-- Recorded data follows --
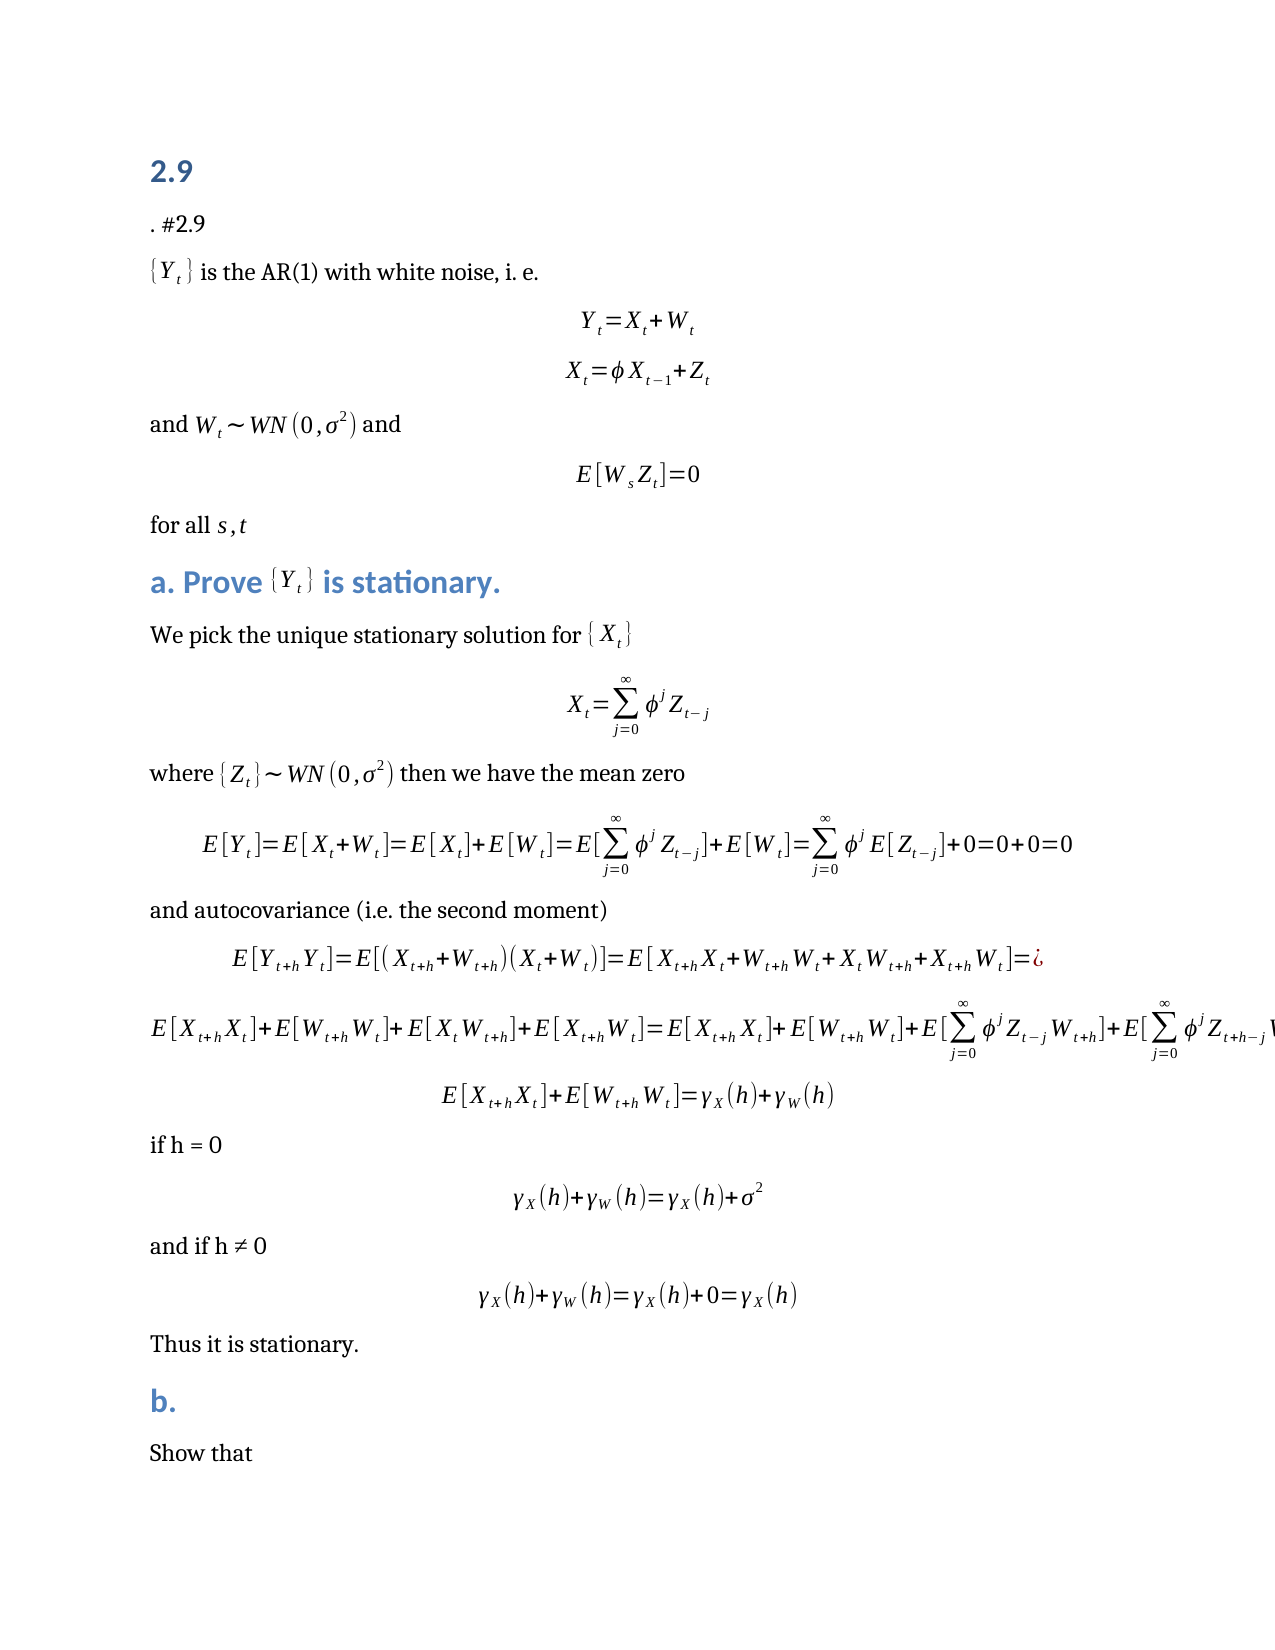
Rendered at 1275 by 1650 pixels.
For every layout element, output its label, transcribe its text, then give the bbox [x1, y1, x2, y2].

subtitle a. Prove is stationary. [150, 561, 1125, 601]
text Show that [150, 1439, 1125, 1468]
text Thus it is stationary. [150, 1330, 1125, 1359]
text We pick the unique stationary solution for [150, 620, 1125, 651]
text for all [150, 511, 1125, 540]
text if h = 0 [150, 1131, 1125, 1160]
text . #2.9 [150, 209, 1125, 238]
text and if h 0 [150, 1232, 1125, 1261]
text where then we have the mean zero [150, 756, 1125, 791]
text is the AR(1) with white noise, i. e. [150, 257, 1125, 288]
subtitle b. [150, 1380, 1125, 1421]
subtitle 2.9 [150, 150, 1125, 191]
text and and [150, 407, 1125, 442]
text and autocovariance (i.e. the second moment) [150, 896, 1125, 925]
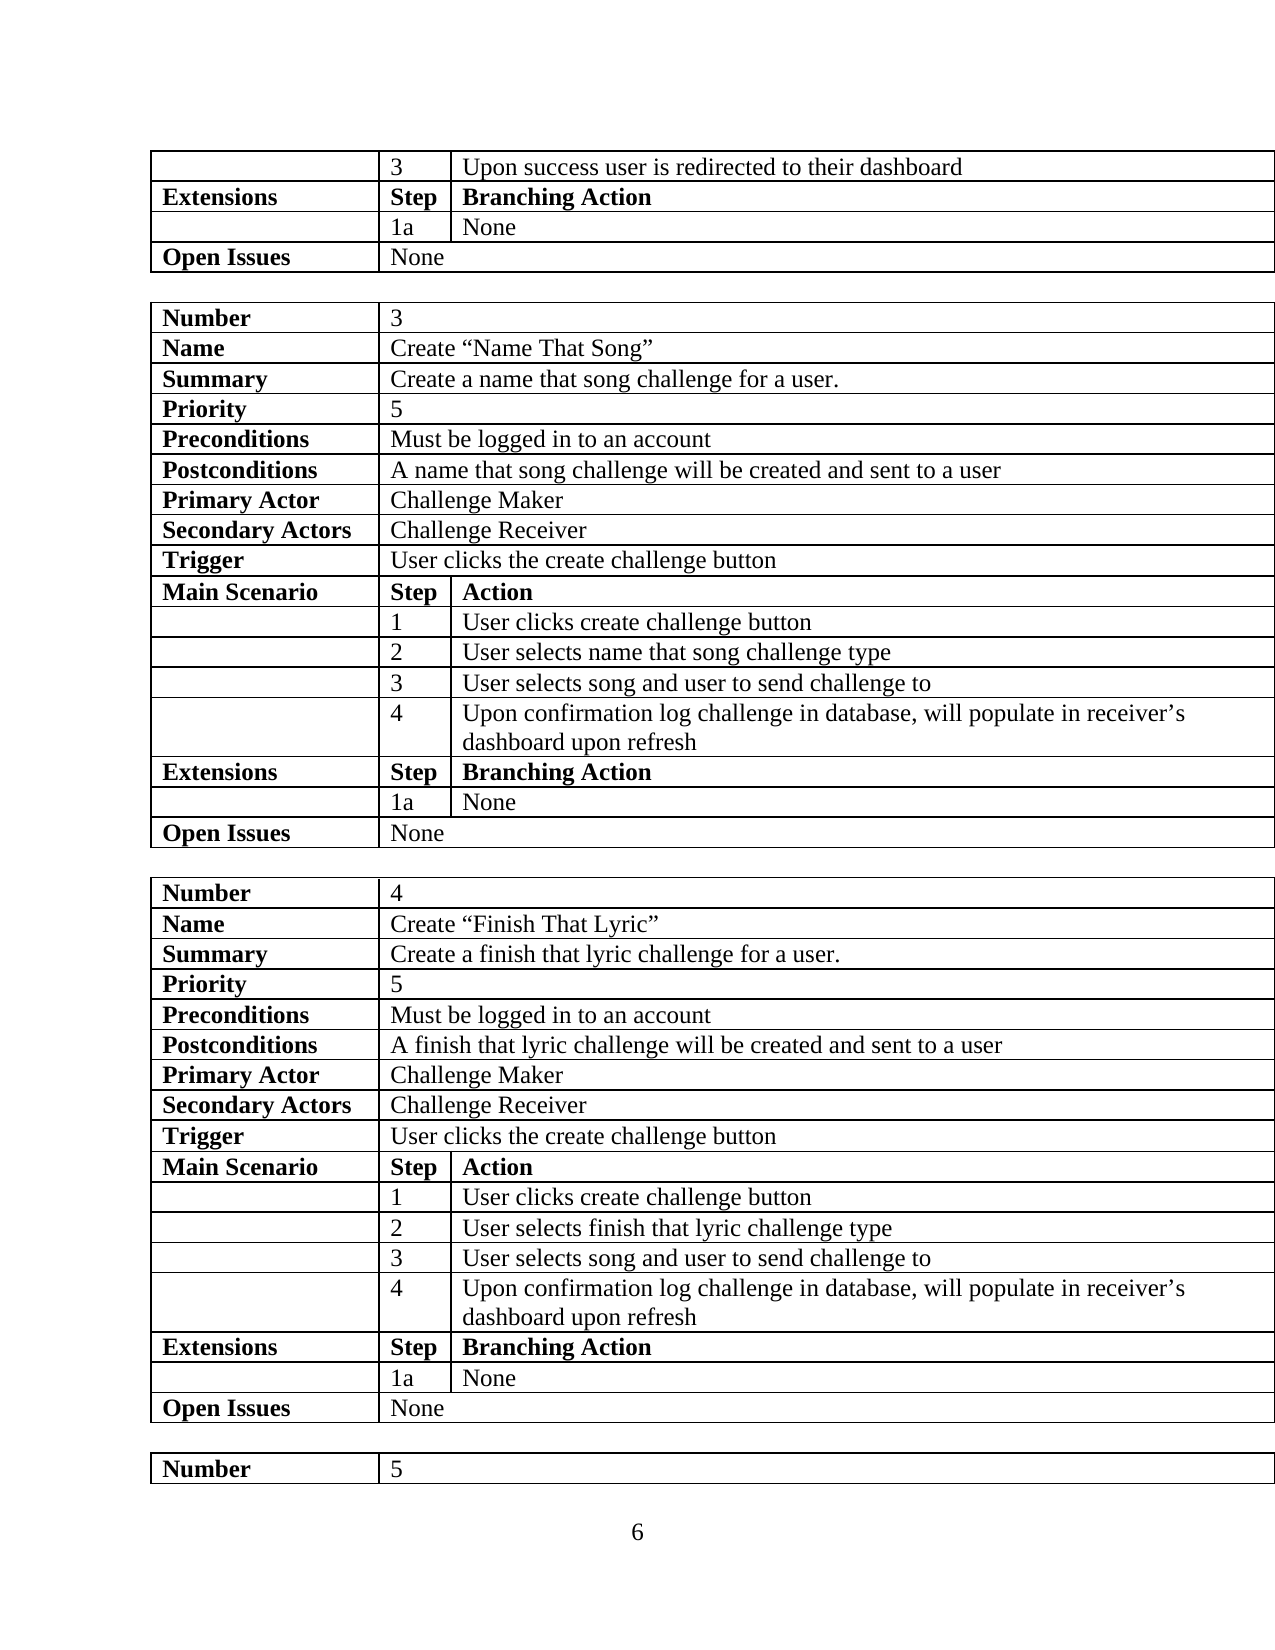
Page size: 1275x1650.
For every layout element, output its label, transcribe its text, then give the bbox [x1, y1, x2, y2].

table_cell [152, 1243, 378, 1272]
table_cell [152, 152, 378, 180]
table_cell [152, 698, 378, 756]
table_cell User selects song and user to send challenge to [452, 1243, 1274, 1272]
table_cell [152, 1213, 378, 1242]
table_cell None [452, 212, 1274, 241]
table_cell 5 [380, 970, 1274, 998]
table_cell 2 [380, 638, 450, 666]
table_cell User selects name that song challenge type [452, 638, 1274, 666]
table_cell 1 [380, 607, 450, 636]
table_cell User clicks the create challenge button [380, 1121, 1274, 1151]
table_cell [152, 788, 378, 816]
table_cell User clicks create challenge button [452, 607, 1274, 636]
table_cell 5 [380, 394, 1274, 423]
table_cell Action [452, 1152, 1274, 1181]
table_cell Step [380, 182, 450, 211]
table_cell Secondary Actors [152, 515, 378, 544]
table_cell Branching Action [452, 182, 1274, 211]
table_cell [152, 1273, 378, 1331]
table_cell 3 [380, 152, 450, 180]
table_header 5 [380, 1454, 1274, 1482]
table_cell 2 [380, 1213, 450, 1242]
table_cell Primary Actor [152, 1060, 378, 1089]
table_cell None [380, 243, 1274, 271]
table_cell Extensions [152, 757, 378, 786]
table_cell Primary Actor [152, 485, 378, 514]
table_header Number [152, 1454, 378, 1482]
table_cell [152, 212, 378, 241]
table_cell Step [380, 577, 450, 606]
table_cell User selects finish that lyric challenge type [452, 1213, 1274, 1242]
table_cell [152, 638, 378, 666]
table_cell [152, 668, 378, 697]
table_cell Action [452, 577, 1274, 606]
table_cell Extensions [152, 1333, 378, 1361]
table_cell None [380, 818, 1274, 847]
table_cell Priority [152, 970, 378, 998]
table_header Number [152, 303, 378, 332]
table_cell None [452, 1363, 1274, 1392]
table_cell None [380, 1393, 1274, 1422]
table_cell Open Issues [152, 1393, 378, 1422]
table_cell Challenge Maker [380, 1060, 1274, 1089]
table_header 4 [380, 878, 1274, 907]
table_cell Branching Action [452, 757, 1274, 786]
table_cell Upon confirmation log challenge in database, will populate in receiver’s dashboard upon refresh [452, 1273, 1274, 1331]
table_cell 3 [380, 1243, 450, 1272]
table_cell Main Scenario [152, 1152, 378, 1181]
table_cell 1a [380, 212, 450, 241]
table_cell User clicks the create challenge button [380, 546, 1274, 575]
table_cell Postconditions [152, 1030, 378, 1059]
table_cell A name that song challenge will be created and sent to a user [380, 455, 1274, 483]
table_cell None [452, 788, 1274, 816]
table_cell 1a [380, 1363, 450, 1392]
table_cell User selects song and user to send challenge to [452, 668, 1274, 697]
table_cell 1 [380, 1183, 450, 1211]
table_cell Must be logged in to an account [380, 1000, 1274, 1028]
table_cell [152, 607, 378, 636]
table_cell Challenge Receiver [380, 1091, 1274, 1119]
table_cell Summary [152, 364, 378, 392]
table_cell 4 [380, 1273, 450, 1331]
table_cell Create a name that song challenge for a user. [380, 364, 1274, 392]
table_cell Preconditions [152, 425, 378, 453]
table_cell Create “Finish That Lyric” [380, 909, 1274, 937]
table_cell Summary [152, 939, 378, 968]
table_cell Step [380, 757, 450, 786]
table_cell Preconditions [152, 1000, 378, 1028]
table_cell [152, 1183, 378, 1211]
table_cell User clicks create challenge button [452, 1183, 1274, 1211]
table_cell 1a [380, 788, 450, 816]
table_cell 3 [380, 668, 450, 697]
table_cell Step [380, 1152, 450, 1181]
table_cell Challenge Maker [380, 485, 1274, 514]
table_cell Challenge Receiver [380, 515, 1274, 544]
table_cell Branching Action [452, 1333, 1274, 1361]
table_cell Name [152, 909, 378, 937]
table_cell 4 [380, 698, 450, 756]
table_cell Upon confirmation log challenge in database, will populate in receiver’s dashboard upon refresh [452, 698, 1274, 756]
table_cell Must be logged in to an account [380, 425, 1274, 453]
table_cell Main Scenario [152, 577, 378, 606]
table_cell Trigger [152, 1121, 378, 1151]
table_header Number [152, 878, 379, 907]
table_cell Step [380, 1333, 450, 1361]
table_cell Secondary Actors [152, 1091, 378, 1119]
table_header 3 [380, 303, 1274, 332]
table_cell A finish that lyric challenge will be created and sent to a user [380, 1030, 1274, 1059]
table_cell Priority [152, 394, 378, 423]
table_cell Open Issues [152, 243, 378, 271]
table_cell Trigger [152, 546, 378, 575]
table_cell [152, 1363, 378, 1392]
table_cell Open Issues [152, 818, 378, 847]
table_cell Create “Name That Song” [380, 333, 1274, 362]
table_cell Create a finish that lyric challenge for a user. [380, 939, 1274, 968]
table_cell Postconditions [152, 455, 378, 483]
table_cell Upon success user is redirected to their dashboard [452, 152, 1274, 180]
table_cell Name [152, 333, 378, 362]
table_cell Extensions [152, 182, 378, 211]
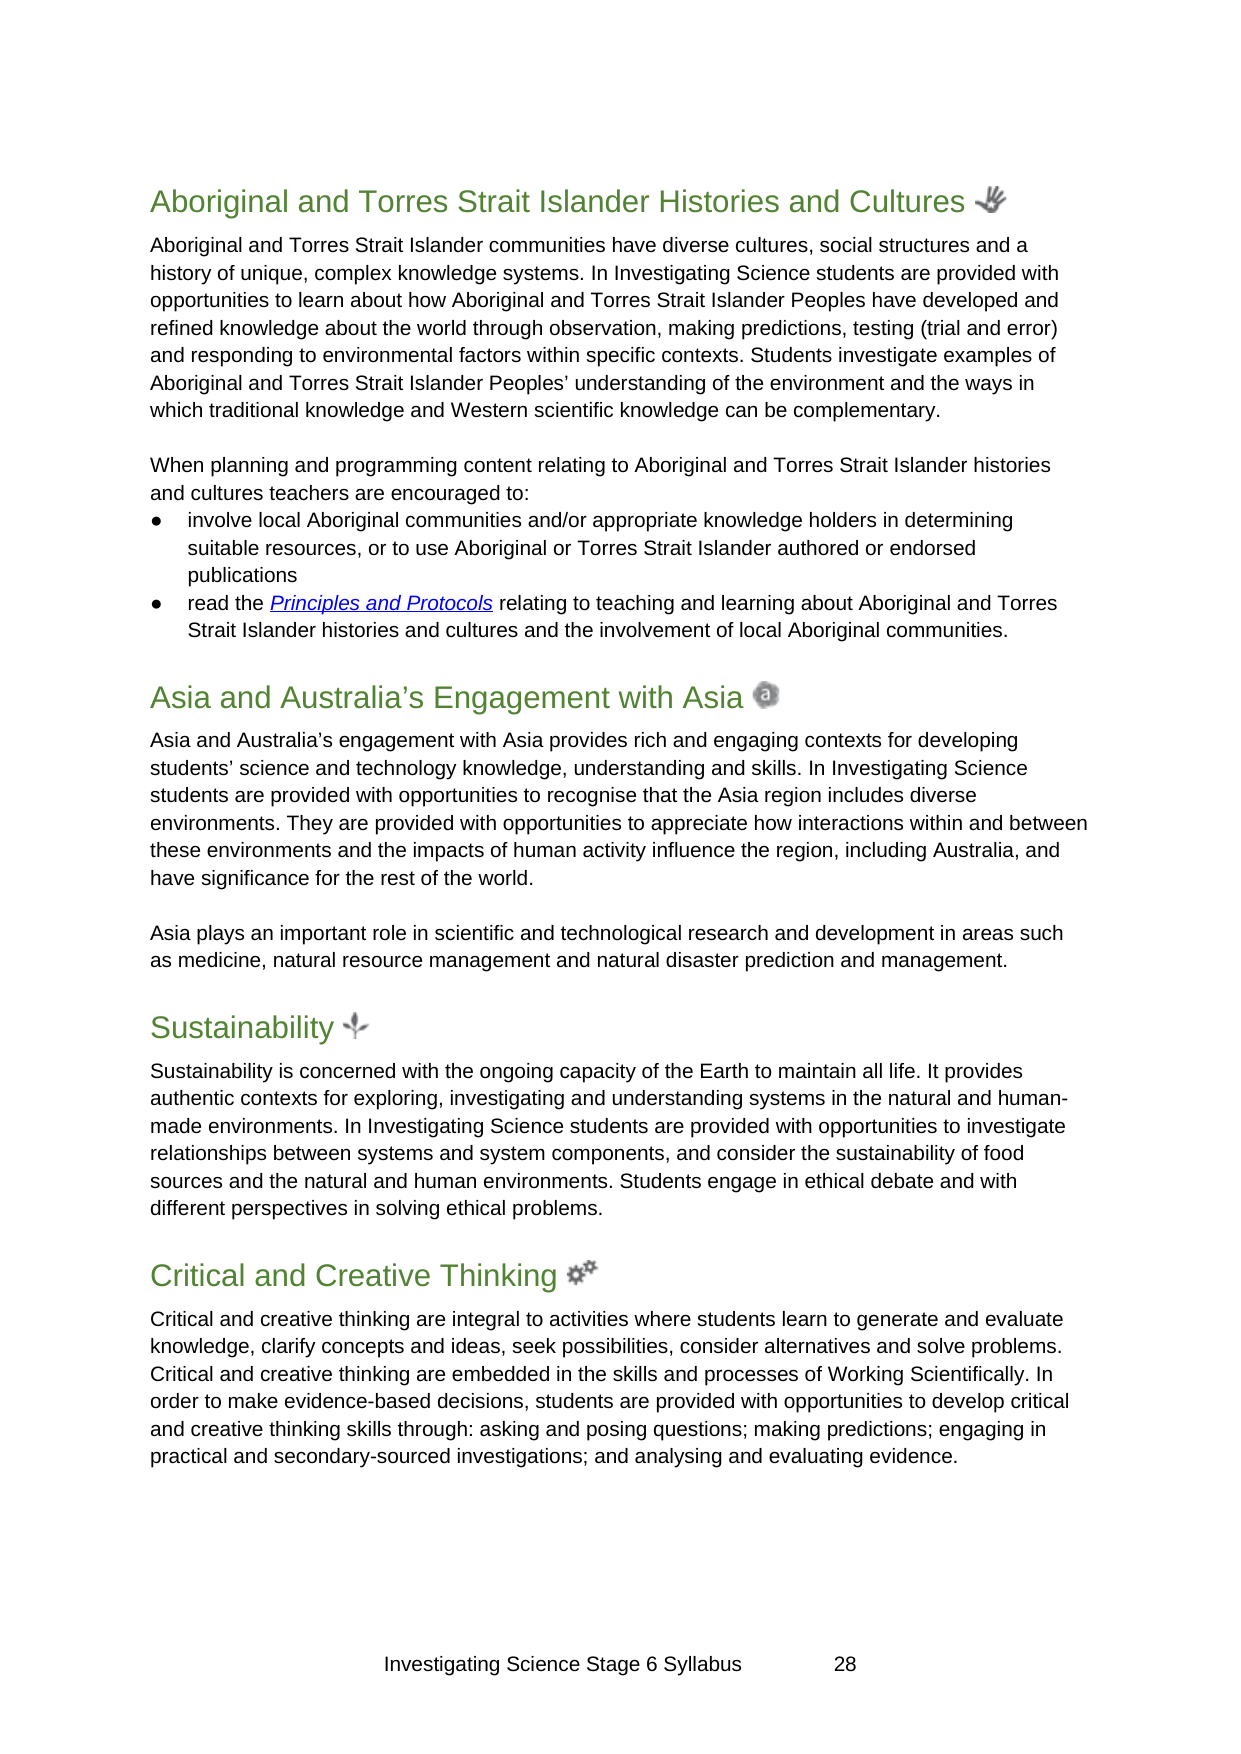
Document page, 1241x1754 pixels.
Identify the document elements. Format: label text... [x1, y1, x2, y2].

text When planning and programming content relating to Aboriginal and Torres Strait Islander histories and cultures teachers are encouraged to: [150, 453, 1090, 504]
picture [752, 681, 786, 709]
subtitle Aboriginal and Torres Strait Islander Histories and Cultures [150, 183, 1090, 219]
picture [566, 1260, 600, 1287]
list read the Principles and Protocols relating to teaching and learning about Aboriginal and Torres Strait Islander histories and cultures and the involvement of local Aboriginal communities. [150, 590, 1090, 642]
text Critical and creative thinking are integral to activities where students learn to generate and evaluate knowledge, clarify concepts and ideas, seek possibilities, consider alternatives and solve problems. Critical and creative thinking are embedded in the skills and processes of Working Scientifically. In order to make evidence-based decisions, students are provided with opportunities to develop critical and creative thinking skills through: asking and posing questions; making predictions; engaging in practical and secondary-sourced investigations; and analysing and evaluating evidence. [150, 1307, 1090, 1468]
subtitle Sustainability [150, 1009, 1090, 1045]
subtitle Asia and Australia’s Engagement with Asia [150, 679, 1090, 715]
picture [975, 186, 1008, 213]
subtitle Critical and Creative Thinking [150, 1257, 1090, 1293]
text Sustainability is concerned with the ongoing capacity of the Earth to maintain all life. It provides authentic contexts for exploring, investigating and understanding systems in the natural and human-made environments. In Investigating Science students are provided with opportunities to investigate relationships between systems and system components, and consider the sustainability of food sources and the natural and human environments. Students engage in ethical debate and with different perspectives in solving ethical problems. [150, 1059, 1090, 1220]
picture [342, 1012, 376, 1039]
text Asia and Australia’s engagement with Asia provides rich and engaging contexts for developing students’ science and technology knowledge, understanding and skills. In Investigating Science students are provided with opportunities to recognise that the Asia region includes diverse environments. They are provided with opportunities to appreciate how interactions within and between these environments and the impacts of human activity influence the region, including Australia, and have significance for the rest of the world. [150, 728, 1090, 890]
text Asia plays an important role in scientific and technological research and development in areas such as medicine, natural resource management and natural disaster prediction and management. [150, 921, 1090, 972]
list involve local Aboriginal communities and/or appropriate knowledge holders in determining suitable resources, or to use Aboriginal or Torres Strait Islander authored or endorsed publications [150, 508, 1090, 587]
text Aboriginal and Torres Strait Islander communities have diverse cultures, social structures and a history of unique, complex knowledge systems. In Investigating Science students are provided with opportunities to learn about how Aboriginal and Torres Strait Islander Peoples have developed and refined knowledge about the world through observation, making predictions, testing (trial and error) and responding to environmental factors within specific contexts. Students investigate examples of Aboriginal and Torres Strait Islander Peoples’ understanding of the environment and the ways in which traditional knowledge and Western scientific knowledge can be complementary. [150, 233, 1090, 422]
-- Recorded data concluded --
### Goal of the exercise
If a line in the data above includes the string "stationary", copy it.

### Response to the exercise
subtitle a. Prove is stationary. [150, 561, 1125, 601]
text Thus it is stationary. [150, 1330, 1125, 1359]
text We pick the unique stationary solution for [150, 620, 1125, 651]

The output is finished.